How to complete this task:
Copy the listing exactly as given. Omit every picture.

Source records:
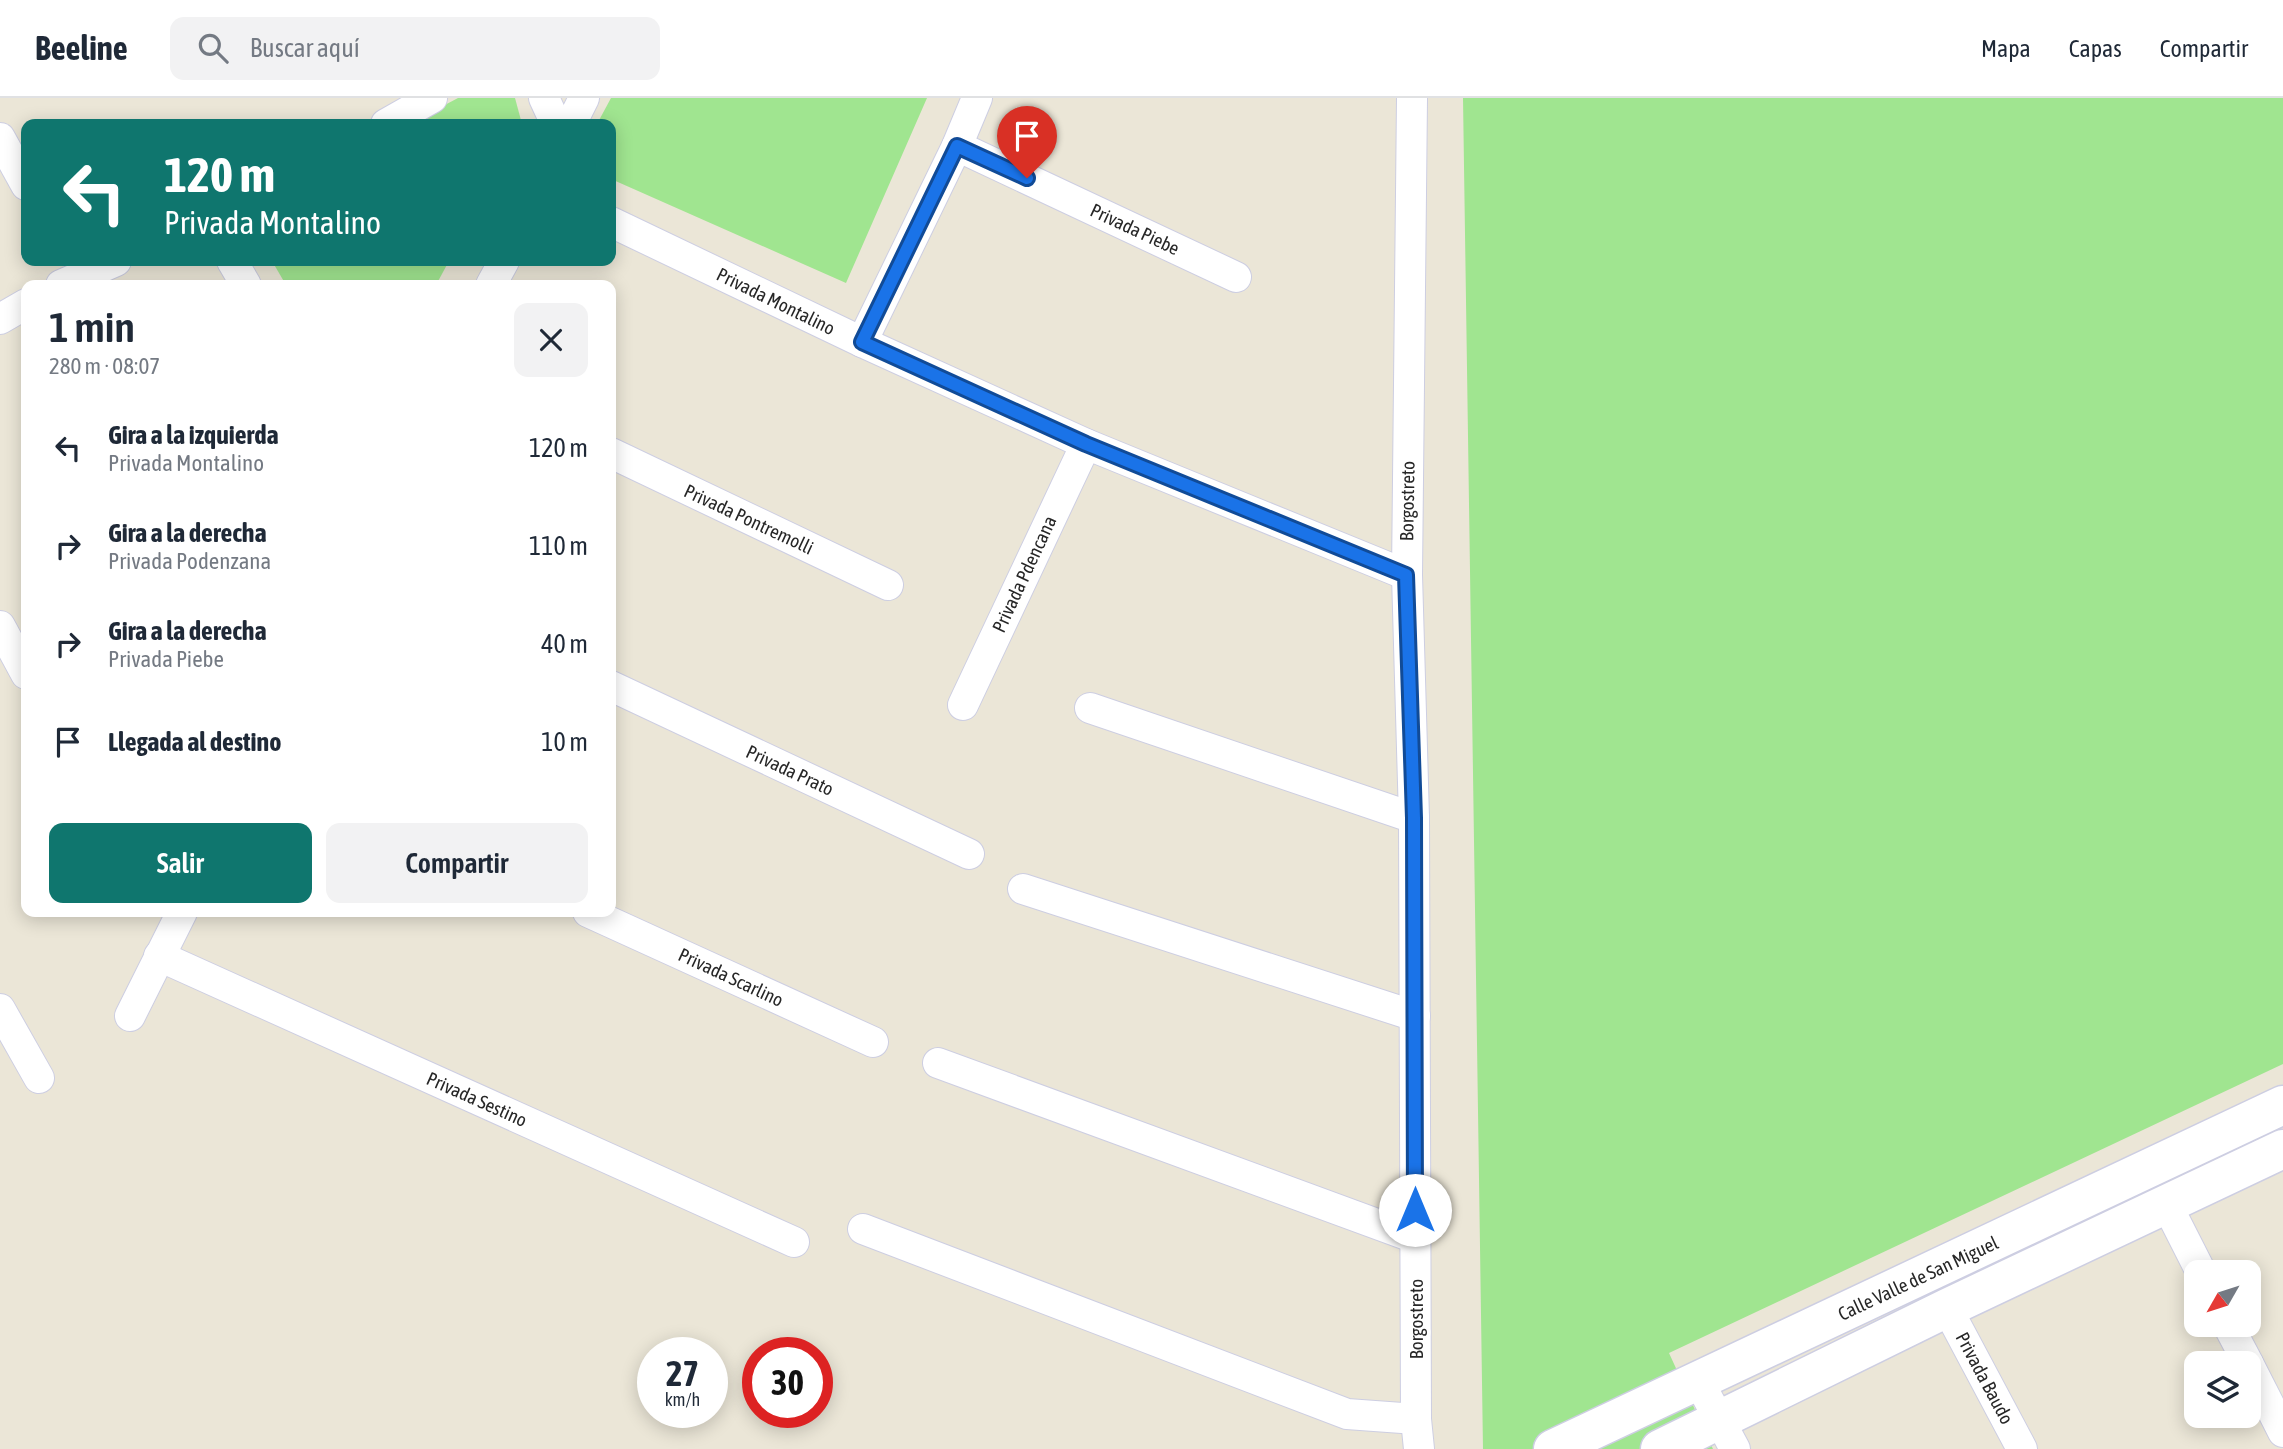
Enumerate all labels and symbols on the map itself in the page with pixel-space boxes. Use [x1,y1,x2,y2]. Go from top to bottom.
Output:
pin [997,106,1057,178]
street label: Privada Piebe [1087,199,1183,259]
street label: Privada Montalino [713,263,839,339]
street label: Borgostreto [1395,461,1419,541]
street label: Privada Pontremolli [681,479,817,559]
street label: Privada Pdencana [987,512,1061,636]
street label: Privada Prato [743,740,837,800]
street label: Privada Scarlino [675,943,787,1011]
street label: Privada Sestino [423,1067,531,1131]
position arrow [1378,1173,1452,1247]
street label: Calle Valle de San Miguel [1834,1231,2002,1325]
north arrow [2184,1260,2261,1337]
street label: Borgostreto [1405,1279,1427,1359]
street label: Privada Baudo [1952,1328,2018,1428]
speed limit sign: 30 [742,1337,833,1428]

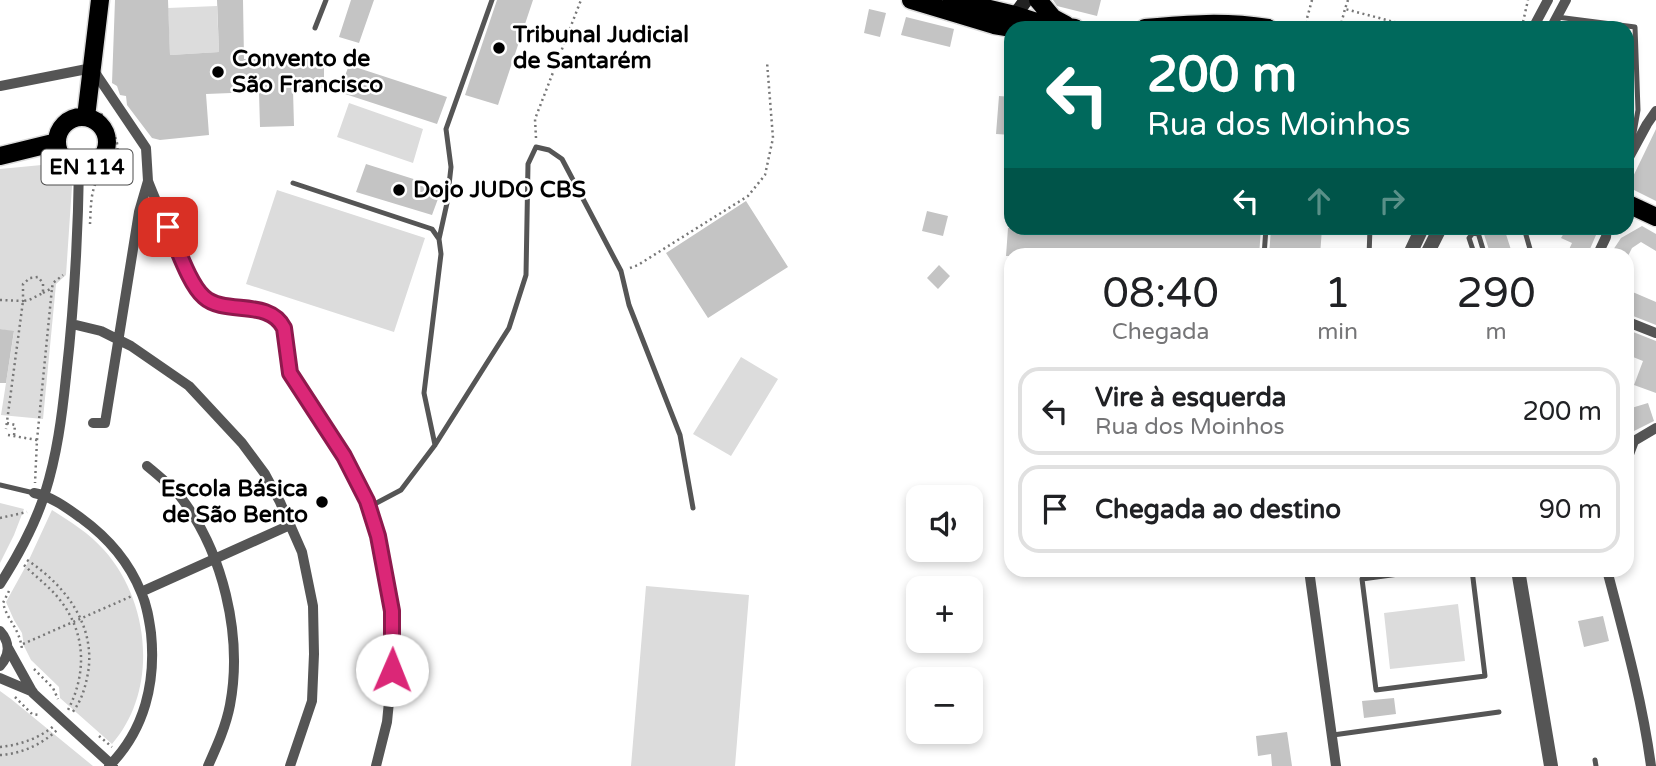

Written answer:
Enumerate all labels and symbols on the map itself in the page with pixel-space boxes. Use [x1,y1,x2,y2]. Go from top to bottom.
Output:
pin [997,106,1057,178]
street label: Privada Piebe [1087,199,1183,259]
street label: Privada Montalino [713,263,839,339]
street label: Borgostreto [1395,461,1419,541]
street label: Privada Pontremolli [681,479,817,559]
street label: Privada Pdencana [987,512,1061,636]
street label: Privada Prato [743,740,837,800]
street label: Privada Scarlino [675,943,787,1011]
street label: Privada Sestino [423,1067,531,1131]
position arrow [1378,1173,1452,1247]
street label: Calle Valle de San Miguel [1834,1231,2002,1325]
north arrow [2184,1260,2261,1337]
street label: Borgostreto [1405,1279,1427,1359]
street label: Privada Baudo [1952,1328,2018,1428]
speed limit sign: 30 [742,1337,833,1428]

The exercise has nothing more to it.